Endotoxin (LPS) Stimulates 4E-BP1/PHAS-I Phosphorylation in Macrophages

Abstract

Introduction. Translational control of cytokine production in endotoxin (LPS)-stimulated macrophages is poorly characterized but likely important. An early step in protein translation is engagement of mRNA by eukaryotic initiation factor 4E (eIF-4E).
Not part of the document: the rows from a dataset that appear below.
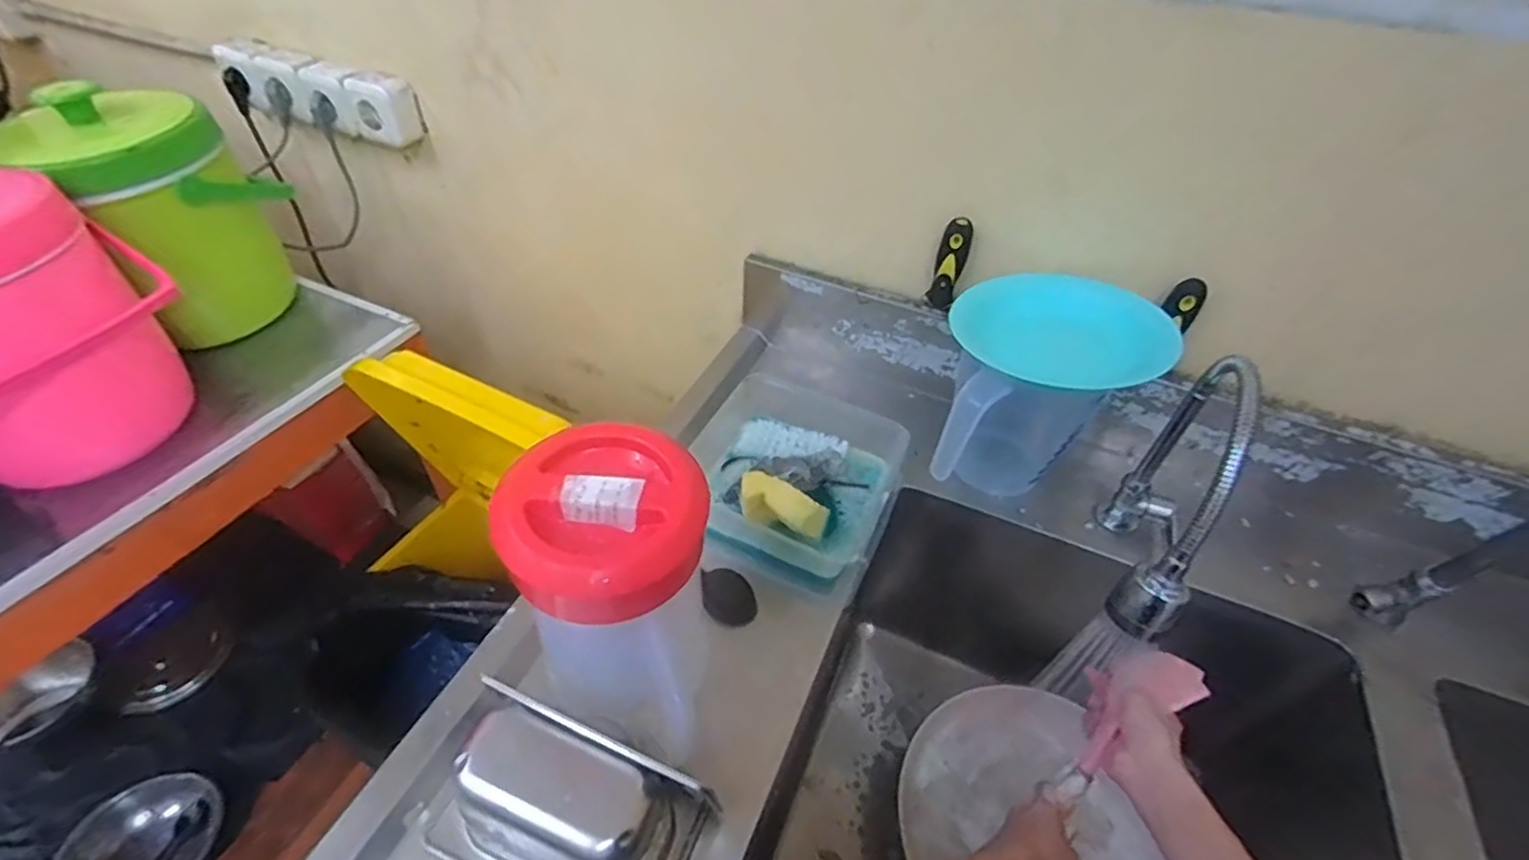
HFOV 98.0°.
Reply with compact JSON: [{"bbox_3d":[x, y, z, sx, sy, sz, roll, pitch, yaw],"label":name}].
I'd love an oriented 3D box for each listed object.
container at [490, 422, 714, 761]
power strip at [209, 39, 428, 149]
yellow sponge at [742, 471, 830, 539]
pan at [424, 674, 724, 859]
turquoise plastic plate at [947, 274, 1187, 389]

Translation initiation can be prevented by small 4E-binding proteins (4E-BP1 or PHAS-I) which must be phosphorylated in order to disengage eIF-4E. We examined whether LPS alters 4E-BP1 phosphorylation in macrophages.Materials and methods. Elicited rat peritoneal macrophages and Raw 264.7 macrophages were treated with signal transduction inhibitors and then LPS. Cells were harvested and equal protein amounts were electrophoresed (SDS-PAGE). Western blots (WB) were developed with 4E-BP1 antibody. Alternatively cell lysates were exposed to 7-methyl GTP Sepharose beads in order to isolate the cap-binding protein eIF-4E. The relative amounts of 4E-BP1 associated with eIF-4E were then determined by WB.Results. Macrophage 4E-BP1 is phosphorylated upon stimulation by LPS as evidenced by the appearance of a more slowly migrating γ (hyperphosphorylated) band on gel electrophoresis. Inhibition of both the p42/p44 MAPK pathway (PD 98059) and the p38 MAPK pathway (SB 203580) failed to alter LPS-induced 4E-BP1 phosphorylation. Rapamycin (FRAP/mTOR inhibitor) blocked 4E-BP1 phosphorylation causing a predominance of the α (hypophosphorylated) band. This was confirmed further by 7-methyl-GTP Sepharose isolation of eIF-4E with which 4E-BP1 coprecipitates.Conclusion. LPS stimulates 4E-BP1 phosphorylation in macrophages through FRAP/mTOR signaling. This pathway may contribute to the translational control of cytokine gene expression in macrophages.